__Stated goal 1__.
From the blog post about whether a business can deliver your number, extract the passage between "Can Your Business" and "your target income.", inclusive.
__Stated goal 2__.
Keep writing the blog post about the three business levers, picking up right after its last sentence.

***** Document section

Can Your Business Really Deliver Your Number?
The three-lever framework that shows you exactly what's possible.
Tauna Esslinger
6/3/20265 min read


Note for non-business owners: A bonus post is coming later this month just for you — how to use the three levers to evaluate whether your job (or jobs) can deliver your target income.
I ran into a former client recently and when I asked how business was going, she didn't hold back.
She shared what was weighing on her: the pull to work more hours while desperately wanting to keep her family first, the quiet question of whether she should just close up shop and work for someone else, and then that deeper nagging question underneath it all: 'What am I doing this all for anyway?'
She paused. Chuckled out loud, and then said: "I was literally just talking to my husband the other day about needing to find someone to help me figure this out… and it just hit me, You're the one I should be talking to."
The conversation that followed turned into something much bigger: a focused look at whether her business could deliver what she needed without consuming all her family time. We started looking at the purpose of the business, which was to provide for the goals and dreams of her family. While we want to do meaningful work, the purpose is really to provide and the meaningfulness is the cherry on top.
With that in mind, we started reverse engineering the problem. Instead of only looking at it from the angle of 'how do I work more hours,' we flipped the question around to 'what needs to change for this to work?'
Most business owners instinctively reach for one answer: do more. More time, more sales, more revenue, more networking. But there's a limit to how much we can do. Because sometimes the answer isn't more. Sometimes it's looking at the problem from a different angle entirely, and that's where the three levers come in: Grow Revenue, Lower Expenses, and Align Your Time.

**********
***** Data lines

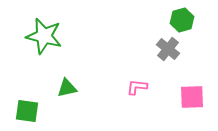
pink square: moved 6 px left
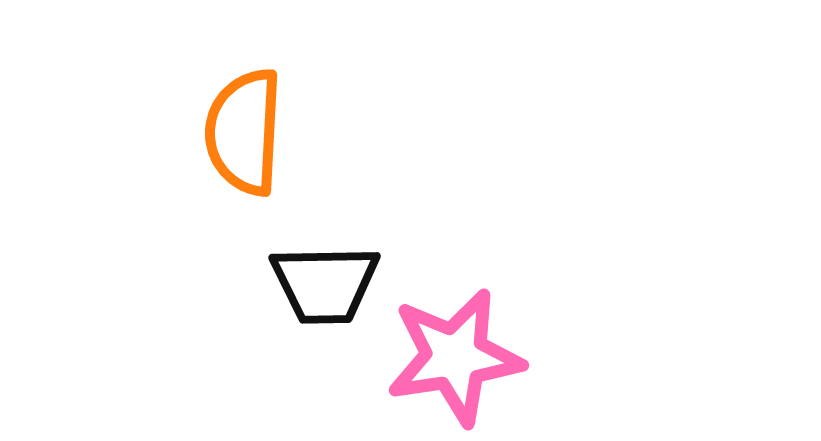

**********

__Final result 1__.
Can Your Business Really Deliver Your Number?
The three-lever framework that shows you exactly what's possible.
Tauna Esslinger
6/3/20265 min read


Note for non-business owners: A bonus post is coming later this month just for you — how to use the three levers to evaluate whether your job (or jobs) can deliver your target income.

__Final result 2__.
Most of my clients have thought about at least one of these levers. The challenge isn't knowing they exist — it's that emotions cloud the view. And if you're feeling shame about that, you're not alone.
Today we're going to look at each of those three levers honestly. Because you might be like my client — wrestling with whether her business could deliver what she needed. She wasn't out of options. And chances are, you aren't either. But sometimes the answer isn't that your business can deliver right now. And that's okay. Here's what I've found: knowing the truth is actually freeing. Because once you see clearly what's possible and what isn't, the shame lifts — and you get to make real choices about what comes next.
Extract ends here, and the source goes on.